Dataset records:
- - -
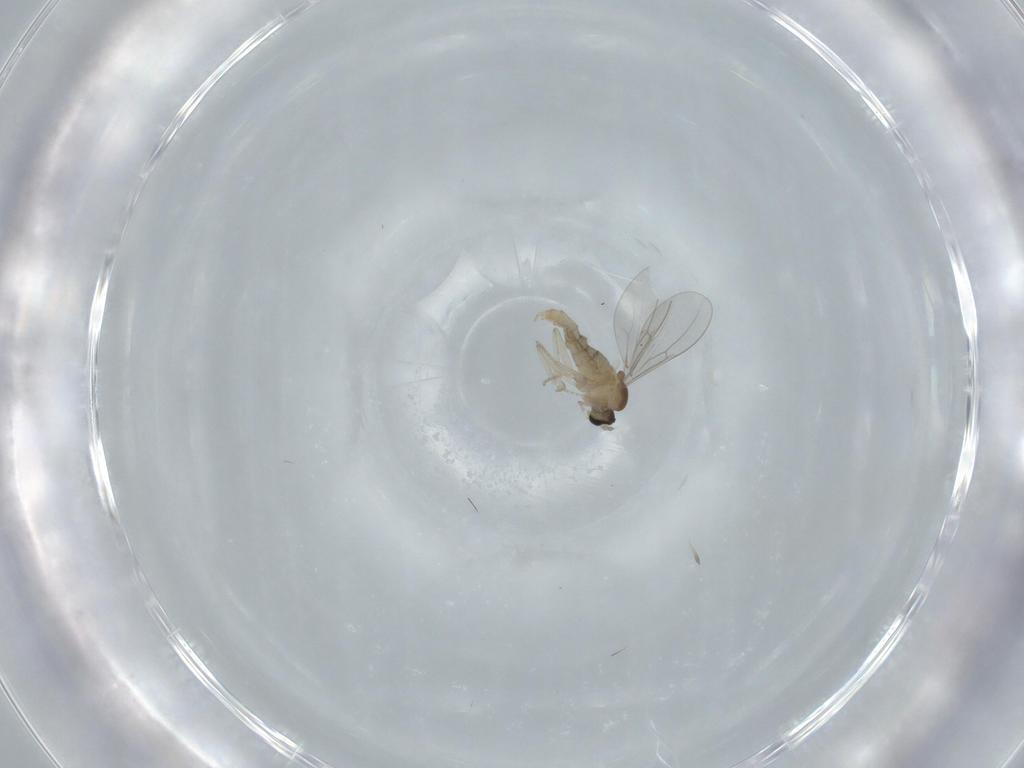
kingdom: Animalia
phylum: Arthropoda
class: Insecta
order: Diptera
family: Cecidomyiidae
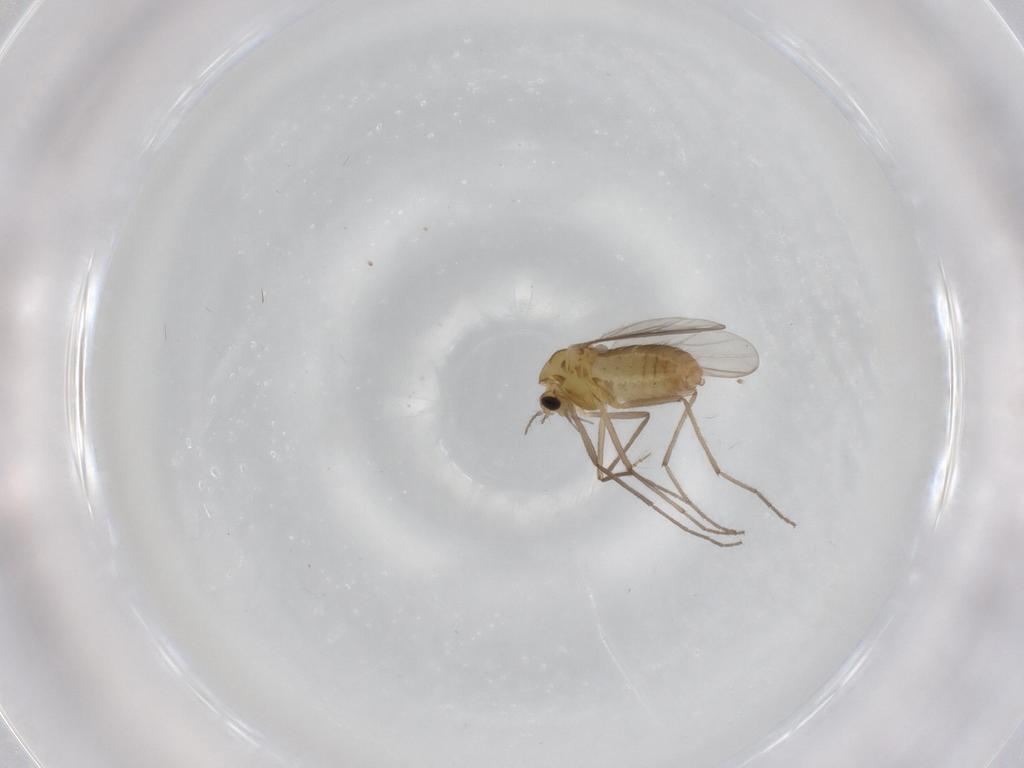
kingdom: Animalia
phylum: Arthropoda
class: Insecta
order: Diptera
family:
- - -
Substitute "division" for every "phylum" in the lines of the data above and write them out again with no other changes. Omit the pictures.

▸ SOLVED EXERCISE
kingdom: Animalia
division: Arthropoda
class: Insecta
order: Diptera
family: Cecidomyiidae
kingdom: Animalia
division: Arthropoda
class: Insecta
order: Diptera
family:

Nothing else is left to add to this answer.